JavaScript Line Noise & Accidents of Evolution

This little nit is not at all the reason that Scheme is superior liguistically to JavaScript, but while writing a simple JavaScript function right now, I found myself ending the function like this (initially spread across 4 lines at various indent levels that weren't as helpful as one would think):

annosJson);});}});}

Getting the parens and curly braces and semicolons right required lots of checking back, rather than just closing the parens to the right level.

A naive transliteration to a Schemey syntax (disregarding the higher linguistic benefits of Scheme) would be what I consider simpler and more aesthetically pleasing:

annosJson)))))))

One thing that's sad is that the C-ish syntax of Java (and, I'm guessing, JavaScript) happened because, IIRC, the people who developed Java nee Oak wanted a "safe C++" multimedia language for TV set-top boxes[*], and they wanted the syntax accessible to people who at the time were currently mostly using C and C++.
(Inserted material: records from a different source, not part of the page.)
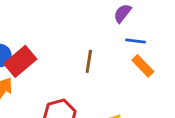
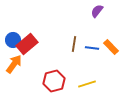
blue line: (136, 41) -> (92, 48), moved

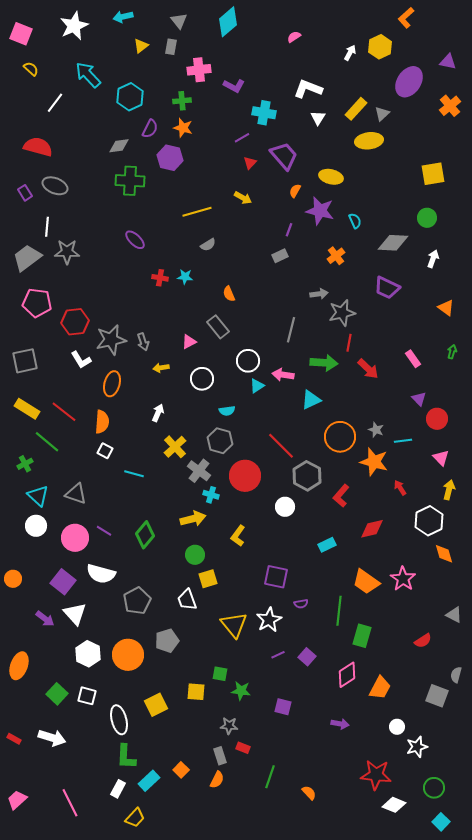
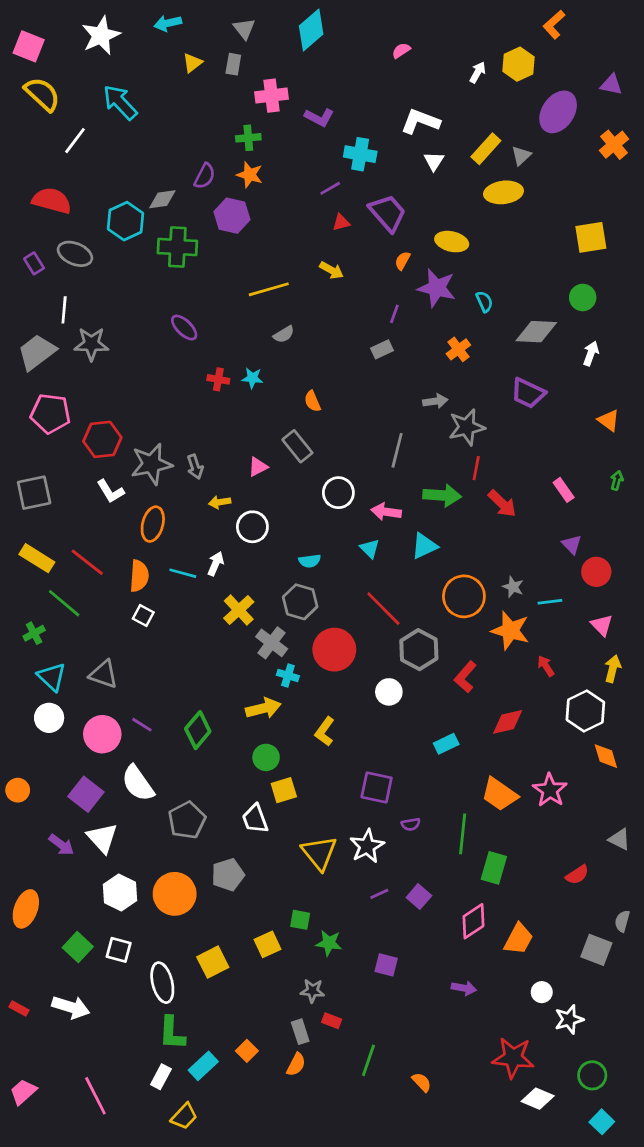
yellow semicircle: (31, 69) -> (42, 94), size x1.8
cyan hexagon: (130, 97) -> (125, 221), moved
red triangle: (250, 163) -> (341, 222), turned 32
white circle: (202, 379) -> (252, 527), moved
cyan triangle: (257, 386) -> (370, 549), moved, turned -42
cyan line: (134, 474) -> (183, 573), moved
white semicircle: (101, 574) -> (138, 783), turned 40
yellow square: (196, 692) -> (267, 944), turned -30

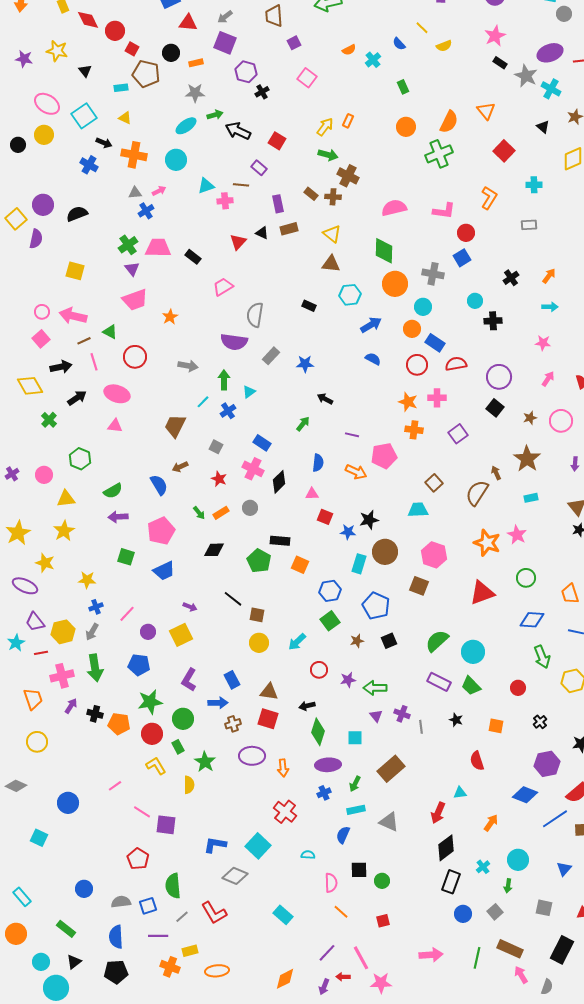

Actually, more accurate than "accessible to" would be "accepted by". Computer programmers tend to be crotchety and opinionated, with lots of religious adherences based on familiarity and narrow experience.

The thing is (this is all assertion, by the way), most all people doing JavaScript programming right now are mainstream "Web developers", who are little like the categories of people who were C and C++ programmers when Java/Oak was designed. C and C++ were used for systems programming, technical software development, shrinkwrap PC software, and embedded systems. The vast majority of people doing JavaScript now are more in the category of people who in 1990 would've been coding corporate MIS database forms and reports and such. Plus people who in 1990 would've been graphic designers.

So (and without going into the history of JavaScript itself), one way to look at JavaScript is that the less-technical people have dumbed-down the technologies that the high-technical people now must use. Another way to look at it is that some crusty old techies proactively avenged themselves by sticking the modern Web programmer with syntactic artifacts of a 1970's portable macro assembly language. :)

[*] This is how I recall Oak being presented to me in '94 or '95, before it was called Java and before it targeted the Web/Internet. I was not under NDA, and this part of the history of Java is all public knowledge now.